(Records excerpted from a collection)
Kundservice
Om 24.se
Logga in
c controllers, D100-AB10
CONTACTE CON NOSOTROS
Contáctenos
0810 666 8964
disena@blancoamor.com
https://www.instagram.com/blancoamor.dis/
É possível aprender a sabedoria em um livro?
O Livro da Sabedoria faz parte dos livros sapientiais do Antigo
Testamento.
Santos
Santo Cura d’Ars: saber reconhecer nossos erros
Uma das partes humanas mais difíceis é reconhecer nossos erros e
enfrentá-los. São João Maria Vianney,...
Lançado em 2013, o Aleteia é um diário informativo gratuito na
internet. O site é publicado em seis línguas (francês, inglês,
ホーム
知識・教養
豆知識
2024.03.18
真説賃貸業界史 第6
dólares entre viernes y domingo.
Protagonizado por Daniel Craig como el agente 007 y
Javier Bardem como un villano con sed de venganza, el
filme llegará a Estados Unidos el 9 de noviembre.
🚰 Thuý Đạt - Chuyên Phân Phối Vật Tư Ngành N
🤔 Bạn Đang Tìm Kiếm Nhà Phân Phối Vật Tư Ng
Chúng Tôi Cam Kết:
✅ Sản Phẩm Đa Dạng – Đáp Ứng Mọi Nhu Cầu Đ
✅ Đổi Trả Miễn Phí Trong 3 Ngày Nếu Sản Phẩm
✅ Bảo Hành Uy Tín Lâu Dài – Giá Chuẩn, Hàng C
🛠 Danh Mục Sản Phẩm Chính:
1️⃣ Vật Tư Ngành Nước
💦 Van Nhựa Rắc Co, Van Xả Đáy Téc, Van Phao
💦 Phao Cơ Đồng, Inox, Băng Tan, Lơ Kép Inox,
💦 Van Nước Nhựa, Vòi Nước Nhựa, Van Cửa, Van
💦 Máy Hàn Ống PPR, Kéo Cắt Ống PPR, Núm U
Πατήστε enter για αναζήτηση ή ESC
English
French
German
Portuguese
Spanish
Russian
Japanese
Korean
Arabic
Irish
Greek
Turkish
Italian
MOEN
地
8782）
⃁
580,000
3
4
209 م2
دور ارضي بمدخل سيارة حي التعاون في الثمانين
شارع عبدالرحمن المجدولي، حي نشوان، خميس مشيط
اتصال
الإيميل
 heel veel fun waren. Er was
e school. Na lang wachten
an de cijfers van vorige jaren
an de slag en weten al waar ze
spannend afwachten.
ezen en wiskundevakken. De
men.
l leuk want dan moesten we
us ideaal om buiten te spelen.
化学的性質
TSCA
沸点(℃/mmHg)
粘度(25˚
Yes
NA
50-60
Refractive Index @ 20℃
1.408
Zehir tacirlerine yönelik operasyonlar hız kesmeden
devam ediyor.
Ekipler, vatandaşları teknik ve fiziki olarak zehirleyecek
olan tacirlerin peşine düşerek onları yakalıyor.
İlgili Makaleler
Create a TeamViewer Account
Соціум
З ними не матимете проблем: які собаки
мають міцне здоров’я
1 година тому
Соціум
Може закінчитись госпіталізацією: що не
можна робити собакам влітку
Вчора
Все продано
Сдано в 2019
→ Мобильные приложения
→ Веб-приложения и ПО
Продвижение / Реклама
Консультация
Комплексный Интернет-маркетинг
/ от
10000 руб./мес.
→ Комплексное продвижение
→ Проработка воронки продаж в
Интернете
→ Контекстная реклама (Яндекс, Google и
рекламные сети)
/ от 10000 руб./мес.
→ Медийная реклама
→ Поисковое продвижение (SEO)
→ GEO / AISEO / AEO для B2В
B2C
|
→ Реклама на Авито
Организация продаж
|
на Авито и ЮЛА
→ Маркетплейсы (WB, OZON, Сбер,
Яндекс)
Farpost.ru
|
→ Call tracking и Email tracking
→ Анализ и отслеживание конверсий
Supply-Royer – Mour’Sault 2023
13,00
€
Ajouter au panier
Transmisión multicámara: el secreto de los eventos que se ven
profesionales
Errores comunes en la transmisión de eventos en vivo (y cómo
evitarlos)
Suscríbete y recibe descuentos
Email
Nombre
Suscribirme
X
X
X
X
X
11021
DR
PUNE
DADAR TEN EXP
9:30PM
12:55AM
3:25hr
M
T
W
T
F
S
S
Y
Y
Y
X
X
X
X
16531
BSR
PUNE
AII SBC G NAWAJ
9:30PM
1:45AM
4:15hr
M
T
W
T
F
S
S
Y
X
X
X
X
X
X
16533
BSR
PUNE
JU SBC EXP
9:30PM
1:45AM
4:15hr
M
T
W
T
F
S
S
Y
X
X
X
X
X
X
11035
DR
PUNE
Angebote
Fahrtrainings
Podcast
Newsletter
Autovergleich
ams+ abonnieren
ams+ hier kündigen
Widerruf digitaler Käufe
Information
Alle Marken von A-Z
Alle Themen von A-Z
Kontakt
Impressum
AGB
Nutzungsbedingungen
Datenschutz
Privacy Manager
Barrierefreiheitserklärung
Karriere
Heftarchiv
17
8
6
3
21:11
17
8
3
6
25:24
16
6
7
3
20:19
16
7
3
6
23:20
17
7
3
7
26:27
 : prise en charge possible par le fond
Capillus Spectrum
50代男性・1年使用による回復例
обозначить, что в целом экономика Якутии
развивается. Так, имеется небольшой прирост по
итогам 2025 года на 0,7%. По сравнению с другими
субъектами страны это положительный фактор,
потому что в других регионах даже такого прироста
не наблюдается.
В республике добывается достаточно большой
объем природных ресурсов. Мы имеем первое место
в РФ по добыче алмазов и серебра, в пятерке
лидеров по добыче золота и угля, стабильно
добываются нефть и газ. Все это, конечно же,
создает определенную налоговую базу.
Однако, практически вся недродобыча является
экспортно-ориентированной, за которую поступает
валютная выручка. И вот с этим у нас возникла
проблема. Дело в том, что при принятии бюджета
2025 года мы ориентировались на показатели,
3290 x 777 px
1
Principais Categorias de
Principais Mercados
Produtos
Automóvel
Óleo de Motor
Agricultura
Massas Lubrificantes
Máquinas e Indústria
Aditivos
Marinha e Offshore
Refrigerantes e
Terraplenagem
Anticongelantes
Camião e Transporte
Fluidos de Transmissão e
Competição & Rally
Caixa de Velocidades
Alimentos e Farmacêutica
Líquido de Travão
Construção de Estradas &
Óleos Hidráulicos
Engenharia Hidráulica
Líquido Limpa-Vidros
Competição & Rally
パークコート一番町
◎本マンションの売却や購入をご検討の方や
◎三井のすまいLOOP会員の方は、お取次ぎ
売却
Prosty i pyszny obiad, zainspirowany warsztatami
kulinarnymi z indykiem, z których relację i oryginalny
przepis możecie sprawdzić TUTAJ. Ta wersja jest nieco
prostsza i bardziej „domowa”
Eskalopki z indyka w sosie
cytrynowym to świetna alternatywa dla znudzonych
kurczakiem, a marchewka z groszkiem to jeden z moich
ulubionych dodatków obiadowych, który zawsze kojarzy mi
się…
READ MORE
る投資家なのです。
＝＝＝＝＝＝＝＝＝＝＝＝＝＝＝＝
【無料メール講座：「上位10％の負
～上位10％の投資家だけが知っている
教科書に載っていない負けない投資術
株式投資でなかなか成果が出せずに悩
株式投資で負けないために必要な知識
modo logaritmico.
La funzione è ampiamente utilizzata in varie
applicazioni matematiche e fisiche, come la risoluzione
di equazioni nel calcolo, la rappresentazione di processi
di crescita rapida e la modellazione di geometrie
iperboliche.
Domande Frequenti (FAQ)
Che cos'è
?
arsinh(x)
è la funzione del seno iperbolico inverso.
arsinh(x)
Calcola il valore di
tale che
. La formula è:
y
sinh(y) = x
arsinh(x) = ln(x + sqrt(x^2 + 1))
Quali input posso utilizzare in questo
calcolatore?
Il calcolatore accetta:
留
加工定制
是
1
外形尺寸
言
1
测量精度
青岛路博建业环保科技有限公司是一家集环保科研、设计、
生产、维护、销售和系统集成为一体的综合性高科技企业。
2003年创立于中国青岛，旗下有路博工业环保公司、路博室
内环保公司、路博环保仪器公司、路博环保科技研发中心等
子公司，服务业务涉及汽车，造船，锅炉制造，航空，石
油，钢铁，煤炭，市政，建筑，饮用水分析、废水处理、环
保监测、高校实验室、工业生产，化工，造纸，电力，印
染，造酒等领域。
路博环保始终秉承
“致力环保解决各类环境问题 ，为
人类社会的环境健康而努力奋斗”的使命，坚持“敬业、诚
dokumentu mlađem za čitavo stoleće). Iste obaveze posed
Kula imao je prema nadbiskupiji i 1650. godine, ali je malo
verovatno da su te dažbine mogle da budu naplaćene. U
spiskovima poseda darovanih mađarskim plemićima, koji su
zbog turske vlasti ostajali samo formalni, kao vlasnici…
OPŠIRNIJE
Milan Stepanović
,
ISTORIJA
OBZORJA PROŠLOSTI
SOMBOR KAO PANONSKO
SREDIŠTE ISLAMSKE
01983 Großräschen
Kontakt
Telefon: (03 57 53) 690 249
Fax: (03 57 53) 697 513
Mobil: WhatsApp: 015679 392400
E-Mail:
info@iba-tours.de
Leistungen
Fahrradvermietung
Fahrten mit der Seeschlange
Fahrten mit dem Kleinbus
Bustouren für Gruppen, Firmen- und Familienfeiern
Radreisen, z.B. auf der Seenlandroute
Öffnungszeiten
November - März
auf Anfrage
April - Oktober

- _Directions for this task_
Starting with the line that contains "Öffnungszeiten", restate every line up to and including the last one above, exactly.

- _Answer space_
Öffnungszeiten
November - März
auf Anfrage
April - Oktober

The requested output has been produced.